Ray Burr enjoys food, to put it mildly. When he fell for Natalie, he made up his mind to reduce. As the pounds melted off, he progressed from heavy to hero, though he made no headway with her. And that’s how lean, hawk-eyed Perry Mason was born. This I learned after he’d been on the show for a year.

Most of the action in Hollywood today centers on television. In the spring of 1962, only a half dozen motion pictures were in production there, while TV studios churned out hour shows and half-hour shows literally by the hundred. MCA alone owned 403 hour and 2115 half-hour negatives. The majority of the new faces in town are television faces—like Raymond Burr; like Chuck Connors, who went from baseball bats to Winchesters; like Vincent Edwards, who describes himself as “an eleven-year overnight sensation” after serving that long a stretch in the wilderness of odd jobs.

Ten years ago, the movies treated television the way a maiden aunt treats sex—if she doesn’t think about it, maybe it will disappear. But TV grew into a giant, and now it’s the odds-on favorite in entertainment. It’s the turn of television factories like MCA to declare, in Lew Wasserman’s words: “We think the movie industry has made many mistakes in judgment. It has refused to face up to the need for progress in the entertainment industry.”

David Susskind, of Talent Associates, another TV production company, can arrive in Hollywood to make a movie, remarking pleasantly: “This town is dedicated to pap. Show business here is founded on quicksand. The people are quick to take offense at criticism because they have a guilt complex. They know they’re turning out commercialized junk. Basically, they are ashamed of it, and they’re defensive.”
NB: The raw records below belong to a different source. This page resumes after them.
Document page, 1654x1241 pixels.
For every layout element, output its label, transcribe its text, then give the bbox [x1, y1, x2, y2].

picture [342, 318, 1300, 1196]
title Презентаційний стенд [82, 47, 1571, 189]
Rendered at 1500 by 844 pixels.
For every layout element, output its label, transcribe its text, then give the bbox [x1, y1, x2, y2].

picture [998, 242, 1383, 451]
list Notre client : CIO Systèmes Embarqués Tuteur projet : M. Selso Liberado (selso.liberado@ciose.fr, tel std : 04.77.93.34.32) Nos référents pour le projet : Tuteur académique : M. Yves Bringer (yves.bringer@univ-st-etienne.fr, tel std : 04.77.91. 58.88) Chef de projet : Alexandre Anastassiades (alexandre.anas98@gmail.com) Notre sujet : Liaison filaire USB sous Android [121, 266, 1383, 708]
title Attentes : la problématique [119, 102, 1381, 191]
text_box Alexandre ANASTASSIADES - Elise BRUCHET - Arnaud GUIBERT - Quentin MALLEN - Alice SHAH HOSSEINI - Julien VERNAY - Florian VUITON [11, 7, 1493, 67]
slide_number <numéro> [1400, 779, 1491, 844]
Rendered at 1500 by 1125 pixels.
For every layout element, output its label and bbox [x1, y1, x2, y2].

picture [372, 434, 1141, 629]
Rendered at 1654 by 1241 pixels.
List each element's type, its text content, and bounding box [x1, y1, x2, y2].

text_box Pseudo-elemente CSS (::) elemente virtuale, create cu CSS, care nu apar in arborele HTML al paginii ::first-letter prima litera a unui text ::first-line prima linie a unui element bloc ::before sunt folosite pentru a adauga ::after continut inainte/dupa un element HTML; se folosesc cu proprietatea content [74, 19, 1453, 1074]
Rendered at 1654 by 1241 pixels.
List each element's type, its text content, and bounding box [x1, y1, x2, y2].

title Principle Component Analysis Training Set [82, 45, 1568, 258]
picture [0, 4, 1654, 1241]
Neither the television industry nor Mr. Susskind used to be quite so cocksure, and working in TV was a lot more fun before the craze to put every show on film. David got his start in our town as a junior publicity man at Universal-International. He sat for three days in an agent’s waiting room, trying for an interview with the boss before he clicked and was invited to join the staff there.

“We don’t pay much—we’re a new business,” Al Levy told his new boy in those days before Marty Melcher and Dick Dorso squeezed him out of Century Artists.

“I must have $100 a week,” said David. “I’ve got two children to support.” That was what the little fellow was paid, $100 and no more, when he wet his feet as an agent’s assistant. After the breakup of Century Artists over Doris Day, David aligned himself on Al Levy’s side and went to New York with him in a shaky new business called Talent Associates.

After a few months of getting nowhere, the company’s bank balance had sunk to ten dollars. Al felt the fair thing to do was see whether he could help David land another, more secure job elsewhere. He introduced him to Sonny Werblen of MCA, and David enlisted in the regiment of cold-eyed young men in charcoal-gray suits who are MCA’s shock troops.

Over the next three and a half years Al Levy pounded a lot of sidewalks. Television was still the runt of the entertainment industry. Hollywood jeered at the little black box, with its nightly parade of women roller skaters, bicycle riders, and grunt-and-groan artists in the wrestling ring. In advertising agencies the money was in the big radio shows—Jack Benny, Fred Allen, Edgar Bergen and Charlie McCarthy. The head of the agency TV department was usually tucked away in a windowless cubicle next to the mail room. Radio had networks stretching from coast to coast, television was in the chrysalis stage, centered in a few cities such as New York, Chicago, and Los Angeles.

Talent Associates began to get lucky when it signed Janet Blair, who’d been dropped by Columbia after seven years making pictures. Levy had seen June Allyson do a movie song-and-dance number with the Blackburn Twins. He put Janet in with the twins to make up a similar act, which ultimately was booked into the Wedgwood Room of the Waldorf-Astoria. Richard Rodgers saw Janet there, signed her for the road company of South Pacific, which kept her going for three years.